#### Exercise goal
In the copy you make, include no pictures, and transcribe every record exactly.

[Edit tracking data]
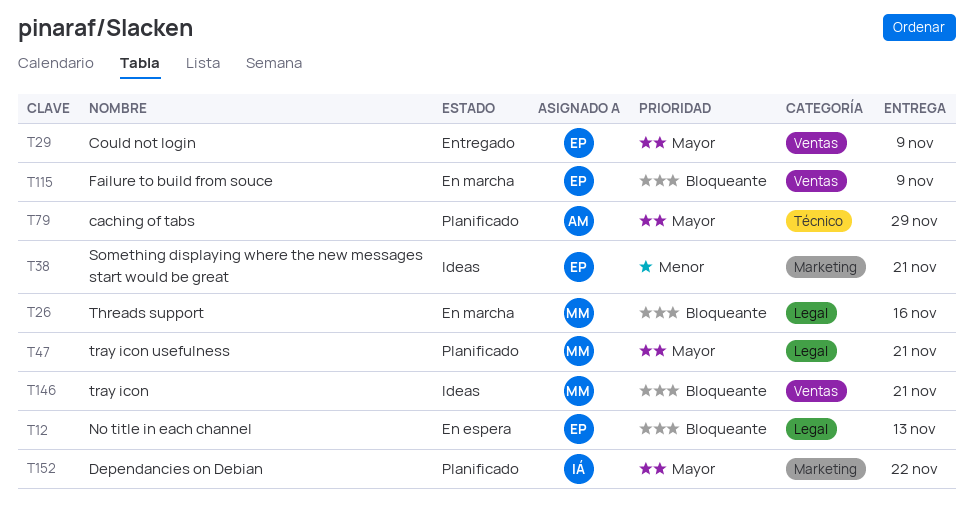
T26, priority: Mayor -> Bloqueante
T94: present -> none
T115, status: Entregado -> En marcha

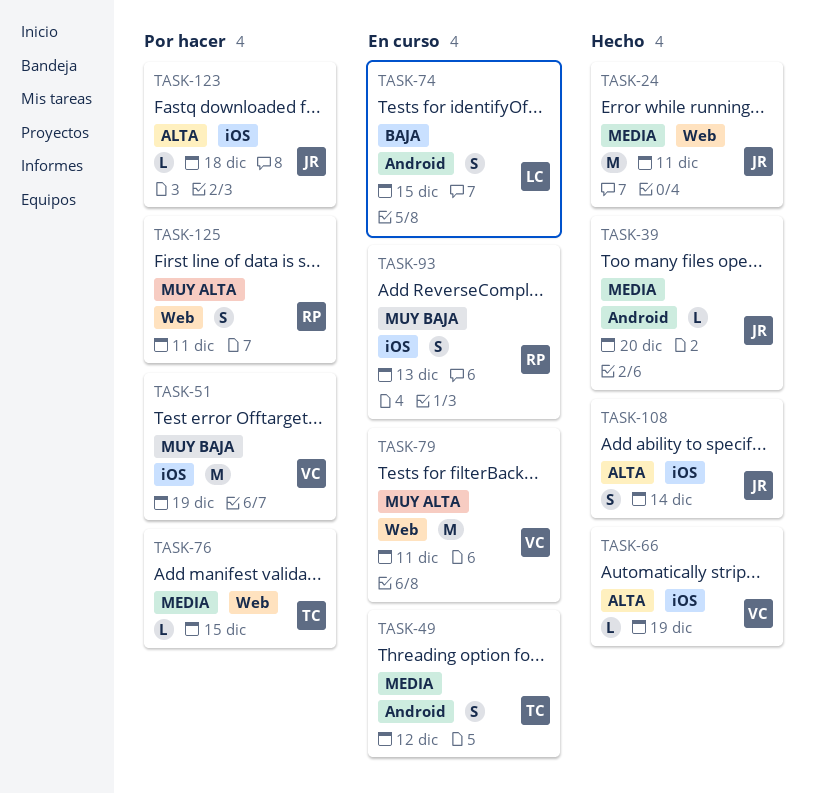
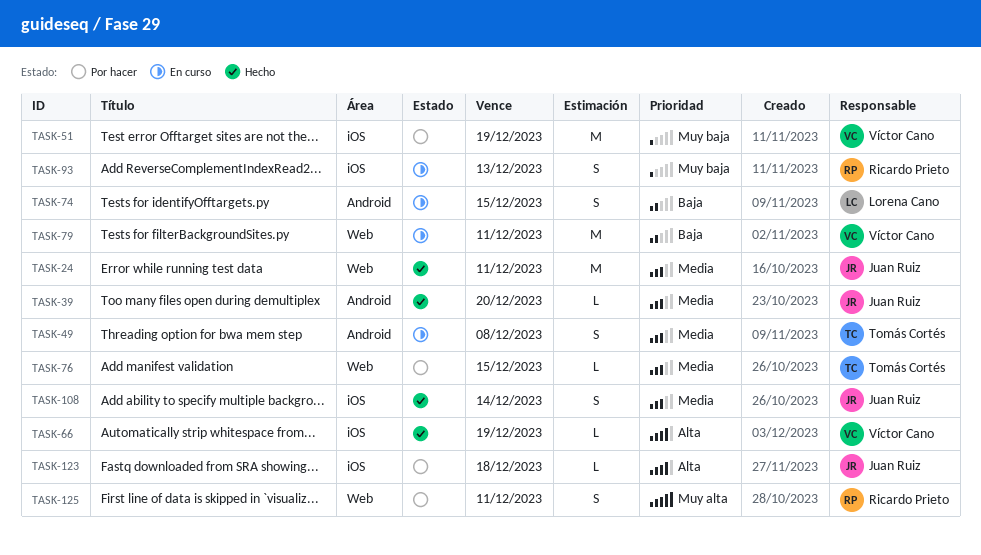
TASK-49, due: Dec 12 -> Dec 8
TASK-79, priority: Muy alta -> Baja
TASK-108, priority: Alta -> Media

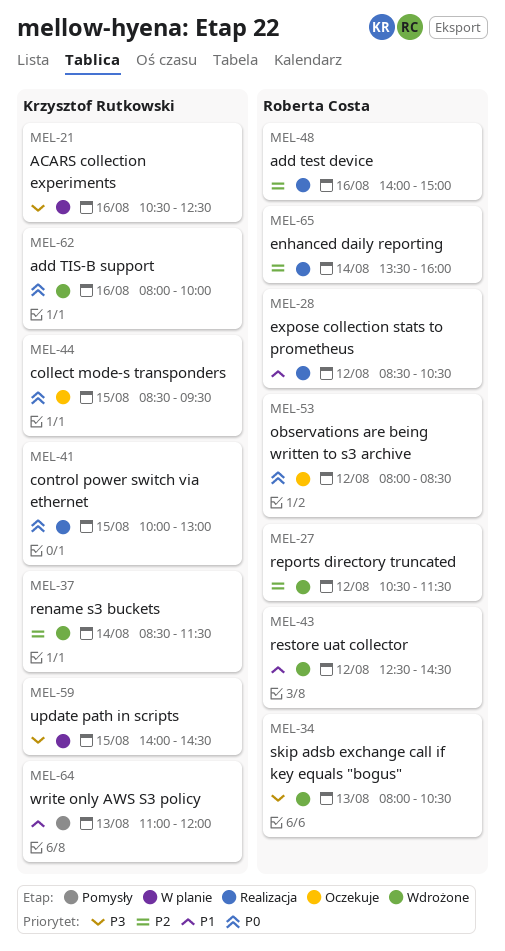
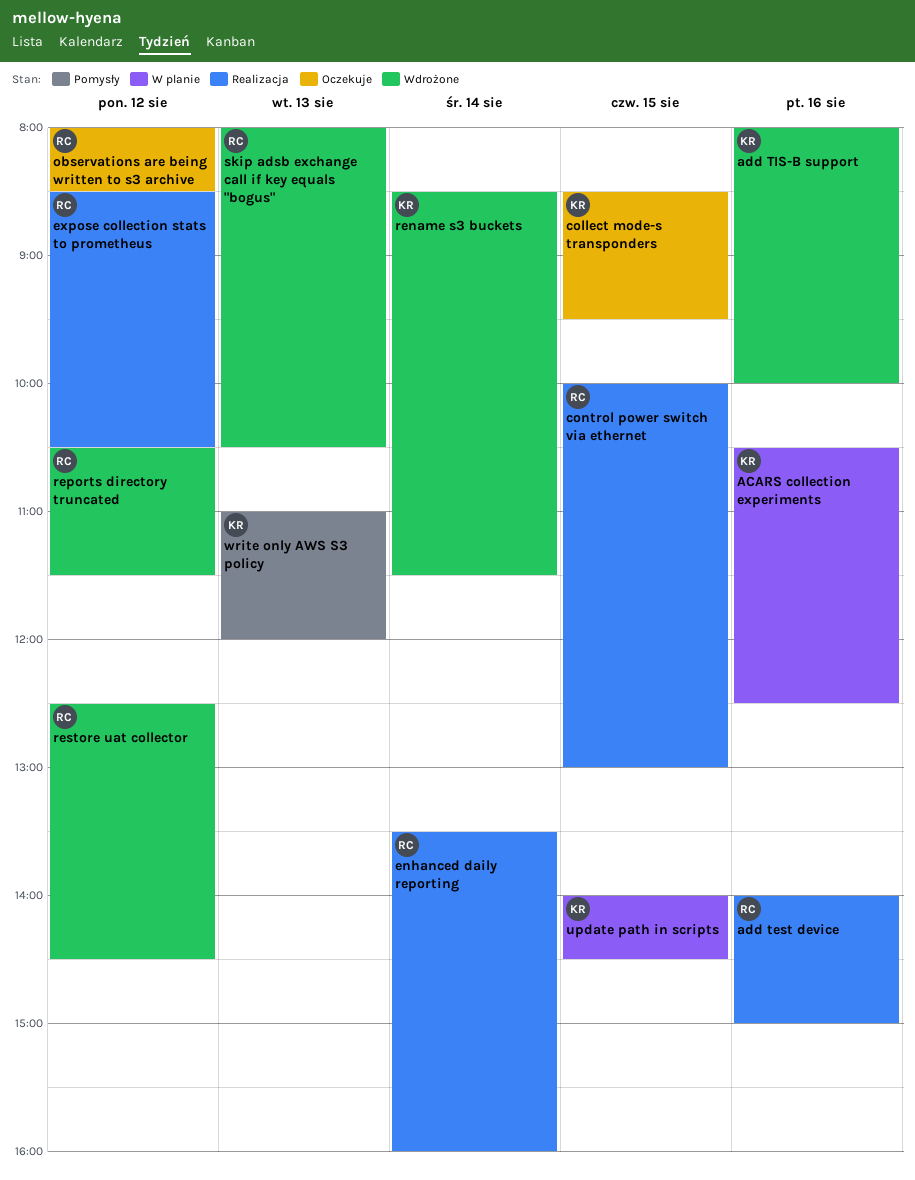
control power switch via ethernet, owner: Krzysztof Rutkowski -> Roberta Costa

#### Solution for this exercise
T26, priority: Mayor -> Bloqueante
T94: present -> none
T115, status: Entregado -> En marcha

TASK-49, due: Dec 12 -> Dec 8
TASK-79, priority: Muy alta -> Baja
TASK-108, priority: Alta -> Media

control power switch via ethernet, owner: Krzysztof Rutkowski -> Roberta Costa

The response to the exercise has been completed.